The Philippine economy is built on remittances from overseas Filipino workers, who contributed US$33 billion to the country’s US$400 billion GDP in 2017. However, the country’s financial literacy is ironically low. Access to financial services is not universal, with the Bangko Sentral ng Pilipinas (BSP), the country’s central bank and financial regulator, estimating that 10% of local government units remain unbanked. Despite being the third-largest country for remittance inflow, Philippine remittance costs are high compared to the global average estimated by the World Bank, at 7.4% for every US$200.
It is in this context that cryptocurrency usage in the Philippines has grown. Yet the volatility inherent in a decentralized currency has given rise to concerns that cryptocurrency may be used to defraud financially illiterate Filipinos.
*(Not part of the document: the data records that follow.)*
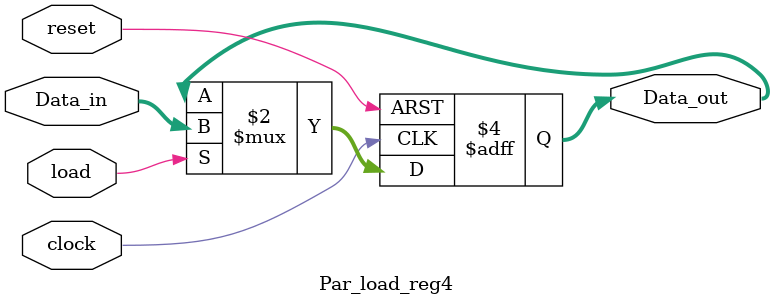
<source format=v>
/****************************************************************************************

	File name    : 
	LastEditors  : H
	LastEditTime : 2021-10-26 12:22:01
	Last Version : 1.0
	Description  : this is the simplest parallel load reg 
	
	----------------------------------------------------------------------------------------
	
	Author       : H
	Date         : 2021-10-26 12:21:58
	FilePath     : \Verilog_HDL\Par_load_reg4
	Copyright 2021 H, All Rights Reserved. 

****************************************************************************************/
module Par_load_reg4 #(parameter word_size = 4)(
	// System Clock


	// User Interface
	output	reg	[word_size - 1 : 0] 	Data_out,
	input		[word_size - 1 : 0] 	Data_in,
	input								load,clock,reset
);

	always @(posedge clock or posedge reset) begin
		if(reset)begin
			Data_out <= {word_size{1'b0}};
		end
		else if (load) begin
			Data_out <= Data_in;
		end
	end
endmodule

</source>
Moreover, that cryptocurrencies were designed precisely to circumvent global governmental regulation poses serious challenges for a country that has only recently skirted the money laundering blacklist and is beset by terrorism-financing propensities.
Hence, Philippine regulators are faced with a unique quandary arising from a conflict between, on one hand, allowing access to financial services through cryptocurrencies and, on the other, preventing the Philippines from becoming a hotbed of money laundering, terrorism financing and cybercrime. Notwithstanding the essential difficulties in regulating cryptocurrencies, Philippine regulators have embarked on initiatives to balance these policies.